| Document text |
* * * * * * *
Since 1948, government has steadily grown, and spending as a percentage of GDP has more than doubled. That level far exceeds the size and scope of government the Founders envisioned. In 1930, prior to President Franklin Roosevelt’s New Deal, federal outlays were 3.5% of GDP, while state and local expenditures were 9.1%. That was the foundational premise of America and the 10th Amendment—a limited federal government with most governing occurring close to the governed at the state and local level.
That vision of limited federal government is now unattainable, but returning to a reasonable pre-pandemic level of spending is doable. The economy is no longer forcibly shut down. Congress should at least be able to bring spending back to its 2019 share of GDP, which would total $6.47 trillion next fiscal year. This would be $838 billion below the CBO’s current fiscal 2026 spending projection of $7.29 trillion. Returning federal outlays to 20.6% of GDP would save $8.4 trillion over 10 years. That’s a lot better than the current paltry goal of $1.5 trillion.
It’s essential that Congress deviate from its current path. Under every scenario now being considered, federal debt continues to skyrocket from its current level of almost $37 trillion.The CBO’s current projection adds around $22 trillion over the next 10 years, resulting in total debt of approximately $59 trillion—134% of GDP—in 2035.That projection assumes an automatic tax increase will occur in 2026 when provisions of the 2017 tax cuts expire, increasing revenue from 17.1% of GDP in fiscal 2025 to an average of 18.1% over the next 10 years. With the CBO projecting 10-year GDP at $373 trillion, that 1% increase represents $3.7 trillion of additional revenue and lower debt.
* * * * * * *
(Collected data)
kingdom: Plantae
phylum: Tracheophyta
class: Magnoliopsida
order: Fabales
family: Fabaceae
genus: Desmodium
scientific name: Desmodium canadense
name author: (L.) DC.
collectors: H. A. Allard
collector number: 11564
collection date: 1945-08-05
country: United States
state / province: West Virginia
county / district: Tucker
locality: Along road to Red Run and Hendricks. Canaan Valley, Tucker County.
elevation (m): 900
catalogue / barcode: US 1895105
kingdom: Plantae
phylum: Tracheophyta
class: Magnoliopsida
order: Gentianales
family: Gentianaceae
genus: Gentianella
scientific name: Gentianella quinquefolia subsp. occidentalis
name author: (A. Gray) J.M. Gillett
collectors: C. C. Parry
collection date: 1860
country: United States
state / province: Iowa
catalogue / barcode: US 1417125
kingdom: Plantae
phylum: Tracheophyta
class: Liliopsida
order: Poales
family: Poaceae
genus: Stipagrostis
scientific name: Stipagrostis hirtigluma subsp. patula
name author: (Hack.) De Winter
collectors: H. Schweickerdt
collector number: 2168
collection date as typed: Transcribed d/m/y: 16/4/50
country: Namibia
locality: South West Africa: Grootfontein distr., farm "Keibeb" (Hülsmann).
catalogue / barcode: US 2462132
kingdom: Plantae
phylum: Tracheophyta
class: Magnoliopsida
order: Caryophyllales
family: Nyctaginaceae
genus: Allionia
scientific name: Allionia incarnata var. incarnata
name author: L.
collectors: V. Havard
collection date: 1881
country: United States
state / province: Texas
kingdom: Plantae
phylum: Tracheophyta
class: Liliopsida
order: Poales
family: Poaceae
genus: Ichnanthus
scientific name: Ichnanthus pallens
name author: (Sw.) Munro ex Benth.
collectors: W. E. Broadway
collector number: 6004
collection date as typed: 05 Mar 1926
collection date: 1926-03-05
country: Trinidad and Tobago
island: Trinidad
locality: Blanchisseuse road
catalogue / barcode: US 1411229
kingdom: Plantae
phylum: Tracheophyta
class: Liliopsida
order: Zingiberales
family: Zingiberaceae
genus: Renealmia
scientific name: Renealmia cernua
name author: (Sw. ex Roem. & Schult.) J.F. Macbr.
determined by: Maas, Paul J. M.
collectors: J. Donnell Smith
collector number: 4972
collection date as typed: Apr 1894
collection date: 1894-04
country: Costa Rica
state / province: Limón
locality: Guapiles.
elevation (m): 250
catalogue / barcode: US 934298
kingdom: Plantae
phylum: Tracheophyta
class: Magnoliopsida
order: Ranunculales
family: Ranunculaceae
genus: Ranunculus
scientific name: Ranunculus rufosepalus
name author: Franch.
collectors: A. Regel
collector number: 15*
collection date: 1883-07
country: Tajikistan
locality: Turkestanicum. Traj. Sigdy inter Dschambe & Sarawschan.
* * * * * * *
| Set of tasks |
(a) Can you condense the paragraph of the federal spending text that begins "That vision of limited federal government" into a short bulleted list that keeps its main facts?
(b) Repeat the federal spending text word for word, starting at "Since 1948, government" and ending at "and local level.".
This data was drawn from a separate source.

| Task-by-task outputs |
(a)
- A limited federal government is now unattainable, but returning to pre-pandemic spending levels is doable because the economy is no longer forcibly shut down.
- Congress should at least bring spending back to its 2019 share of GDP, which would total $6.47 trillion next fiscal year.
- That is $838 billion below the CBO's fiscal 2026 spending projection of $7.29 trillion.
- Returning federal outlays to 20.6% of GDP would save $8.4 trillion over 10 years, far more than the current goal of $1.5 trillion.

(b)
Since 1948, government has steadily grown, and spending as a percentage of GDP has more than doubled. That level far exceeds the size and scope of government the Founders envisioned. In 1930, prior to President Franklin Roosevelt’s New Deal, federal outlays were 3.5% of GDP, while state and local expenditures were 9.1%. That was the foundational premise of America and the 10th Amendment—a limited federal government with most governing occurring close to the governed at the state and local level.